What you will need before beginning:
  • A RHEL 5 or 6 machine with root access.
  • The machine needs to have a public IP address, but does not need a lot of ports open.  Actually only needs 1 port open.  Make a note of what port is open.
  • An OSG Certificate: I know that most people do not like using certificates.  Actually, no one likes using certificates.  Here is the newer, easier place you can apply for a new(ish) digi-cert certificate.  Not sure if it's production yet.

First, we will start on the machine as root, we will install the OSG Repos.  The instructions are on the OSG Twiki.  For RHEL 5, here's the short instructions:
$ rpm -Uvh http://dl.fedoraproject.org/pub/epel/5/i386/epel-release-5-4.noarch.rpm
$ yum install yum-priorities -y
$ rpm -Uvh http://repo.grid.iu.edu/osg-el5-release-latest.rpm

Next we will send install Condor and the OSG-Condor-Flock packages on the machine.  Documentation on setting up a Condor Flock is also on the OSG Twiki:
$ yum install condor osg-ca-certs -y
$ yum install --enablerepo=osg-development -y osg-condor-flock

After installing these tools, we need to configure condor to use our certificate, and to flock to our glideinwms provider of choice.

Next, we need to configure the host to use your certificate.  In order to do this, we make your certificate the 'host' certificate.  Copy your cert and key to: /etc/grid-security/hostcert.pem and /etc/grid-security/hostkey.pem.

Next, we select the glideinwms provider of choice to use.  This is covered more in-depth on the OSG Twiki.  You will also need to send your certificate to the OSG gateway provider you have chosen.  Both have pages on the OSG OIM with contact information.  OSG Gateway.  HCC Gateway.

Next, we need to set condor to use only a single port, and specify that port.
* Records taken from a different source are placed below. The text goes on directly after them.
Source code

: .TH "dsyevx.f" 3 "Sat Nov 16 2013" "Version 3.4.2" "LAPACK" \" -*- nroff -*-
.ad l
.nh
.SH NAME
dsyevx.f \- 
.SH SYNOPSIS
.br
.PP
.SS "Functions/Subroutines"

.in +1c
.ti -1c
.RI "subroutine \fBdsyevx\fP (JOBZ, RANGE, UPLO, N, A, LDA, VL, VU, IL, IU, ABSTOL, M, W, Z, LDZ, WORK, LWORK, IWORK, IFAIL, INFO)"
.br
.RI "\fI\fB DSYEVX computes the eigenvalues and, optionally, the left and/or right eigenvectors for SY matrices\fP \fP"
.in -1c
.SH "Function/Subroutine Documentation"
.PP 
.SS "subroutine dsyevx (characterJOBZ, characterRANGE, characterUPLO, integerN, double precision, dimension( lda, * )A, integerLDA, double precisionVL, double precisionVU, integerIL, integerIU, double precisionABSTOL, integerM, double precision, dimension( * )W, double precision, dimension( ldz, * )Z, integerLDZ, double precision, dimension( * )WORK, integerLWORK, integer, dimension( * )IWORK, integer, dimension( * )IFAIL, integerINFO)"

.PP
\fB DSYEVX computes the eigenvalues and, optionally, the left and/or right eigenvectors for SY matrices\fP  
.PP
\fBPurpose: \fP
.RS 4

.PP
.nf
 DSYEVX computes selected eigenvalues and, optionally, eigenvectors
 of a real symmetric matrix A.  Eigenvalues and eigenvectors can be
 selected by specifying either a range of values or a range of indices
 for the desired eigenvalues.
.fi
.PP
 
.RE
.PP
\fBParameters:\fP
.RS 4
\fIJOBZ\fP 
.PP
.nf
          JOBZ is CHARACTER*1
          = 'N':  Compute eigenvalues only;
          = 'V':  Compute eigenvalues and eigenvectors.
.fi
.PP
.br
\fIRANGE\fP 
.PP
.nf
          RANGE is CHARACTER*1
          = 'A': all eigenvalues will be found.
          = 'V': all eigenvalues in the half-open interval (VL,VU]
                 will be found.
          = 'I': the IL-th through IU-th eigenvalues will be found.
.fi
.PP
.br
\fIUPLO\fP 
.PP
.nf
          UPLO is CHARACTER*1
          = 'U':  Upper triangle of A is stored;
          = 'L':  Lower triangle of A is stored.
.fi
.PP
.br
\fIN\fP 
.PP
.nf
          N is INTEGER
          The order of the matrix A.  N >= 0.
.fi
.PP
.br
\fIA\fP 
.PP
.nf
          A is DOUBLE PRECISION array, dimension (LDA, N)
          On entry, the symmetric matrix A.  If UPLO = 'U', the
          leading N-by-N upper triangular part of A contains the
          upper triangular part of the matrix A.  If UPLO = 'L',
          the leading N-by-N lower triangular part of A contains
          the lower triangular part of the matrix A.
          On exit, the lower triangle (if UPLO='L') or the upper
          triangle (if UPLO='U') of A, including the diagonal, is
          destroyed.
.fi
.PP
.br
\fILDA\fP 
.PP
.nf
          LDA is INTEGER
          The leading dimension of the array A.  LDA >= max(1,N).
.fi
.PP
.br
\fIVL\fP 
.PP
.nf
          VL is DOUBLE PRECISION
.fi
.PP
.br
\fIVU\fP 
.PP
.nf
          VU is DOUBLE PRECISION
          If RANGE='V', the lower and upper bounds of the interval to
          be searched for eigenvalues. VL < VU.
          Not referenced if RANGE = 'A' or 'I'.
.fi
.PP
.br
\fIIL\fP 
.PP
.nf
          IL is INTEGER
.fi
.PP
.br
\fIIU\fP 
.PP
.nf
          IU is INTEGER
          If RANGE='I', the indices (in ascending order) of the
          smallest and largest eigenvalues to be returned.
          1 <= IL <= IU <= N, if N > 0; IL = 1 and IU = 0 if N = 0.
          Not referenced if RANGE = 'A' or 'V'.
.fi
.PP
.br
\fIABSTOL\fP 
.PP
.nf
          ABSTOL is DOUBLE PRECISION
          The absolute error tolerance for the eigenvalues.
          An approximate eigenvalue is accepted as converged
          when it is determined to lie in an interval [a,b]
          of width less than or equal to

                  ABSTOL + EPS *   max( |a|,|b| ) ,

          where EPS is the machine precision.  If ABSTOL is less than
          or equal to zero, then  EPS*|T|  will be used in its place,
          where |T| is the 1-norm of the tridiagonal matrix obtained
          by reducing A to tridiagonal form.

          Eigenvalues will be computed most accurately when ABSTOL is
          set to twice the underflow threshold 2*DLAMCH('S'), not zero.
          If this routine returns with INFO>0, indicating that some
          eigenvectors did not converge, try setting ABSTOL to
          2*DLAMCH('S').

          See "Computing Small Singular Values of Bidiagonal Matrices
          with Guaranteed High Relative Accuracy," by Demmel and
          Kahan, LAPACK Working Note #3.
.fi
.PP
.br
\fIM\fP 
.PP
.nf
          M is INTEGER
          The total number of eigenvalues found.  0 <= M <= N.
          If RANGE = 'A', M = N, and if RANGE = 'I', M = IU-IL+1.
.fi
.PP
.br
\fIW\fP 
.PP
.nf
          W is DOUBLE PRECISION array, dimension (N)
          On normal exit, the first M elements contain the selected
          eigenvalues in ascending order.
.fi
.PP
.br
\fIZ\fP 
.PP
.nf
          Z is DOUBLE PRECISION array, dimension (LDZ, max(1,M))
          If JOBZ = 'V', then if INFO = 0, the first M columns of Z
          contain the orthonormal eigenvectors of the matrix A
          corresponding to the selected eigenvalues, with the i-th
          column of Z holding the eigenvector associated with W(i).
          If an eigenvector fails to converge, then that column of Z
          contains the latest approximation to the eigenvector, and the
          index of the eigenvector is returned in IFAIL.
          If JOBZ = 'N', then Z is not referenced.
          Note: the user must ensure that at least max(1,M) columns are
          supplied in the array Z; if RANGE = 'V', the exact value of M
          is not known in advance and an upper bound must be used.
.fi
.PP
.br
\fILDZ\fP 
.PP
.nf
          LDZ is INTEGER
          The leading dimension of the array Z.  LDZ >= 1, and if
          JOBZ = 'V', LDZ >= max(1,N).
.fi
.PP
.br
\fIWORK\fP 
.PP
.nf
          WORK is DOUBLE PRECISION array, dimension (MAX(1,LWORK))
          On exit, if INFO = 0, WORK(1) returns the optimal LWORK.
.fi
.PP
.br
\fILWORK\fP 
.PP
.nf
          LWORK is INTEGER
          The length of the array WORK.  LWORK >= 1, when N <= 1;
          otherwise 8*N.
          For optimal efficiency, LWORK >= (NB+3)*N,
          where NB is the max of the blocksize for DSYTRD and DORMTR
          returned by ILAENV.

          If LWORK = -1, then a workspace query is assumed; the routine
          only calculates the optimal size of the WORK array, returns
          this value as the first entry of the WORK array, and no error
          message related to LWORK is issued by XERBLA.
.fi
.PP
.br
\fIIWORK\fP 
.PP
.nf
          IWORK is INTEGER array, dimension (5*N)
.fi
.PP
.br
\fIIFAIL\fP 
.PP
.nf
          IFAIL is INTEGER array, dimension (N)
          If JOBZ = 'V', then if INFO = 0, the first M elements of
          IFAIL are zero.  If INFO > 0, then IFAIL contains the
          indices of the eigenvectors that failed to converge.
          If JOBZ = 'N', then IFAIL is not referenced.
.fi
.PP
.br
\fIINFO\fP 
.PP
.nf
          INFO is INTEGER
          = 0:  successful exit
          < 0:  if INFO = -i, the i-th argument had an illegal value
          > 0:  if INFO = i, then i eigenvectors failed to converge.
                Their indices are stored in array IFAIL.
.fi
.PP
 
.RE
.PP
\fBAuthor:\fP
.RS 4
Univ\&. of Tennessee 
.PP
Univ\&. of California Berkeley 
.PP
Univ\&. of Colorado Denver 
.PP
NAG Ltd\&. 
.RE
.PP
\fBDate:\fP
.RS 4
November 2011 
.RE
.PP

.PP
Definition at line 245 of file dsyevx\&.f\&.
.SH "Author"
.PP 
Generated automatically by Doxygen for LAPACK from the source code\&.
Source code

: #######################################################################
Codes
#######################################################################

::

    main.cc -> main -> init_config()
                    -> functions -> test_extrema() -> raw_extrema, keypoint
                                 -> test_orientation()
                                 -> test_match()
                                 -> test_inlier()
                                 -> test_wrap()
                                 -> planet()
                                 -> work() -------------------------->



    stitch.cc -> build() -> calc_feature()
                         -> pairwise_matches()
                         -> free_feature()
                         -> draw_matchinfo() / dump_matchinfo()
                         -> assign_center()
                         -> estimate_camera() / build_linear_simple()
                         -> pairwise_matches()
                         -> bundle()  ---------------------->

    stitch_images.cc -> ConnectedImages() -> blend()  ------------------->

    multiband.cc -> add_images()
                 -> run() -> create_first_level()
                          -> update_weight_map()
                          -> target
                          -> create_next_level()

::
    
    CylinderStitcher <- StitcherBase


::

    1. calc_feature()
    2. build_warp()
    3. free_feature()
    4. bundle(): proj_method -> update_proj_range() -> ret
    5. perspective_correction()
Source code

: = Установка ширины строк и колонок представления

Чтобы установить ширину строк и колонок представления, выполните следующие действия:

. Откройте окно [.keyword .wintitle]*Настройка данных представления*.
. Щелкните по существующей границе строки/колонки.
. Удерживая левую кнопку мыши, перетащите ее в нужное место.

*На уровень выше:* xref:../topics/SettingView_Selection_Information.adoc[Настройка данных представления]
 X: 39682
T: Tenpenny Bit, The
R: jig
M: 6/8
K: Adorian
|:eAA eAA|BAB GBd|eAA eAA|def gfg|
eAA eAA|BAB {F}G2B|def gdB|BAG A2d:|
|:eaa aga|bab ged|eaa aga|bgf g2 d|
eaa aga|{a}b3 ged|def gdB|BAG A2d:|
In /etc/condor/config.d/99_osg_flock.conf, add the following lines.
USE_SHARED_PORT = True
SHARED_PORT_ARGS = -p 4080

The port number (given by the argument after -p) can be any arbitrary port.  Additionally, you will need to open the firewall.  In iptables, add a line like:
-A RH-Firewall-1-INPUT -p tcp -m tcp --dport 4080 -j ACCEPT
-A RH-Firewall-1-INPUT -p udp -m udp --dport 4080 -j ACCEPT

And, that is all you need.  Startup condor with 'service condor start', and you're on your way to running on the OSG with only 1 port open to the world.